Earlier that day, musesfool had posted:
Things to Do in the Belly of the Whale
-Dan Albergotti

Measure the walls. Count the ribs. Notch the long days.
Look up for blue sky through the spout. Make small fires
with the broken hulls of fishing boats. Practice smoke signals.
Call old friends, and listen for echoes of distant voices.
Organize your calendar. Dream of the beach. Look each way
for the dim glow of light. Work on your reports. Review
each of your life's ten million choices. Endure moments
of self-loathing. Find the evidence of those before you.
Destroy it. Try to be very quiet, and listen for the sound
of gears and moving water. Listen for the sound of your heart.
Be thankful that you are here, swallowed with all hope,
where you can rest and wait. Be nostalgic. Think of all
the things you did and could have done. Remember
treading water in the center of the still night sea, your toes
pointing again and again down, down into the black depths.
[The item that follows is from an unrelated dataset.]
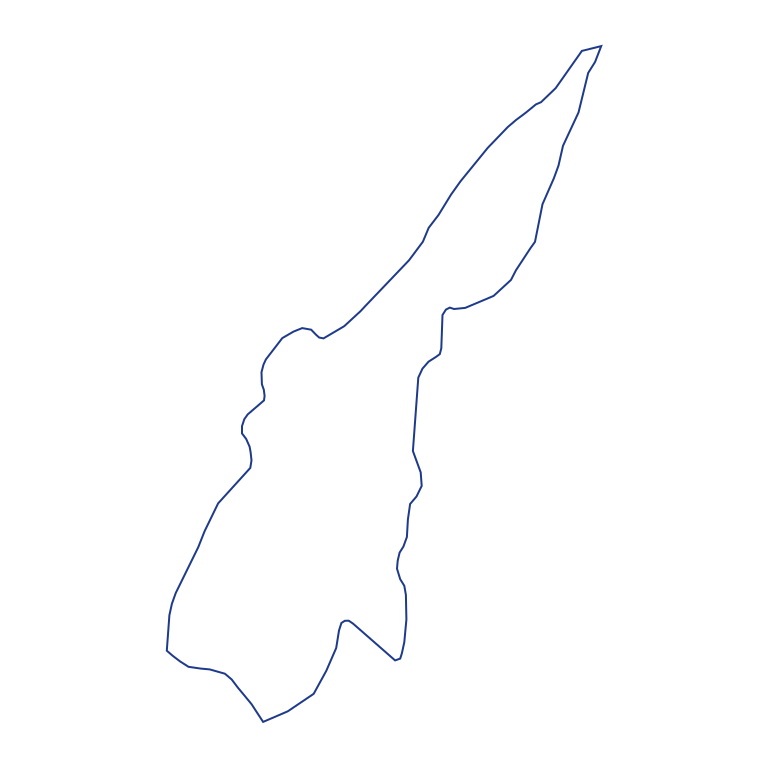 the district of Pueblo Nuevo, Suchitepéquez, Guatemala
{"feature_id": "79465075B83256235526272", "entity_name": "Pueblo Nuevo", "entity_type": "district", "adm_level": 2, "iso_a3": "GTM", "parent_name": "Guatemala", "parent_adm1": "Suchitepéquez", "projection": "equal_earth", "projection_center": [-91.526, 14.668], "detail": "fine", "context": "isolated", "style": "outline", "palette": "blue", "viewbox_px": 768, "rotation_deg": 0, "n_neighbors": 0, "source": "geoboundaries", "source_scale": "gbopen_adm2", "svg_char_len": 1454}
<svg xmlns="http://www.w3.org/2000/svg" viewBox="0 0 768 768"><path d="M263.1,721.9L287.8,711.3L313.7,693.8L326.3,670.8L336.2,648.0L339.0,630.5L341.4,623.0L344.8,620.8L348.7,620.7L352.9,623.5L395.1,660.4L400.2,658.6L401.9,653.2L404.3,642.2L406.4,619.5L405.9,594.9L404.3,585.8L400.2,579.2L397.0,568.7L397.7,560.7L399.6,552.6L403.4,546.6L406.9,537.0L407.9,519.5L410.1,504.0L416.5,496.5L421.7,485.9L420.7,472.4L412.9,451.0L418.3,377.6L422.5,368.6L428.5,361.7L436.3,356.7L439.8,354.1L441.3,348.3L442.5,315.0L445.9,309.6L449.8,307.6L454.0,309.0L465.2,307.9L493.6,295.9L511.0,279.9L516.0,270.2L530.3,248.4L535.0,241.8L542.5,204.2L553.9,178.2L558.5,165.6L563.0,145.8L578.5,112.5L588.2,72.9L595.1,61.9L601.2,46.1L581.9,50.9L555.7,88.1L541.0,102.2L535.9,104.4L525.9,112.6L516.0,120.0L507.7,127.1L487.7,147.9L460.5,181.3L451.1,194.5L438.5,215.0L428.7,227.8L422.9,241.7L409.0,260.3L366.0,305.3L360.7,311.0L344.2,326.2L323.5,338.4L319.1,337.5L315.8,334.5L311.2,329.7L302.2,328.1L293.5,331.6L282.3,338.1L265.9,359.4L263.5,364.6L261.5,372.2L261.9,384.3L263.8,389.7L264.6,395.9L264.0,400.4L247.7,414.4L244.3,419.2L242.0,426.2L242.0,433.4L246.2,439.0L249.6,446.7L250.6,452.2L251.5,460.4L250.3,467.9L218.1,503.4L204.6,531.2L198.3,547.1L175.7,593.1L171.9,603.8L169.4,615.2L166.8,650.7L172.6,655.7L180.2,661.5L188.5,666.8L200.9,668.6L209.7,669.4L224.9,673.7L231.7,679.5L238.0,687.8L242.1,692.7L251.5,704.1L263.1,721.9Z" fill="none" stroke="#1e3a8a" stroke-width="2"/></svg>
Jason and I went to Highland Kitchen [yelp] for dinner.

I considered getting a Mai Tai Dragon (Sailor Jerry Rum, orange Curaçcao, almond syrup and lime juice) but opted instead to get a Dorchester (vodka, triple sec, pink lemonade). It mostly tasted like vodka, which I suppose I should not be surprised by.

I ordered the vegetarian lasagna (which, contrary to the online menu -- which is on a myspace page, wtf? -- is not a butternut squash lasagna) which was good (though I'm not certain it was $16 good) though I would barely know because I was talking nonstop for a large portion of dinner. I am not used to the getting-to-know-you game and am bad at coming up with questions to ask people, but I enjoy talking about myself at great length :)

We got the banana bread pudding for dessert, which was also good.

I was surprised at how full the restaurant was for a Wednesday night (though at Jason's request we got a booth, which was much nicer than a two-person table would have been) and learned how much a cab is from there to my house ('cause it would have been like a 40-minute walk or 2 busses).

And I went to bed later than is optimal for me given when I get up in the morning, but I am okay with that.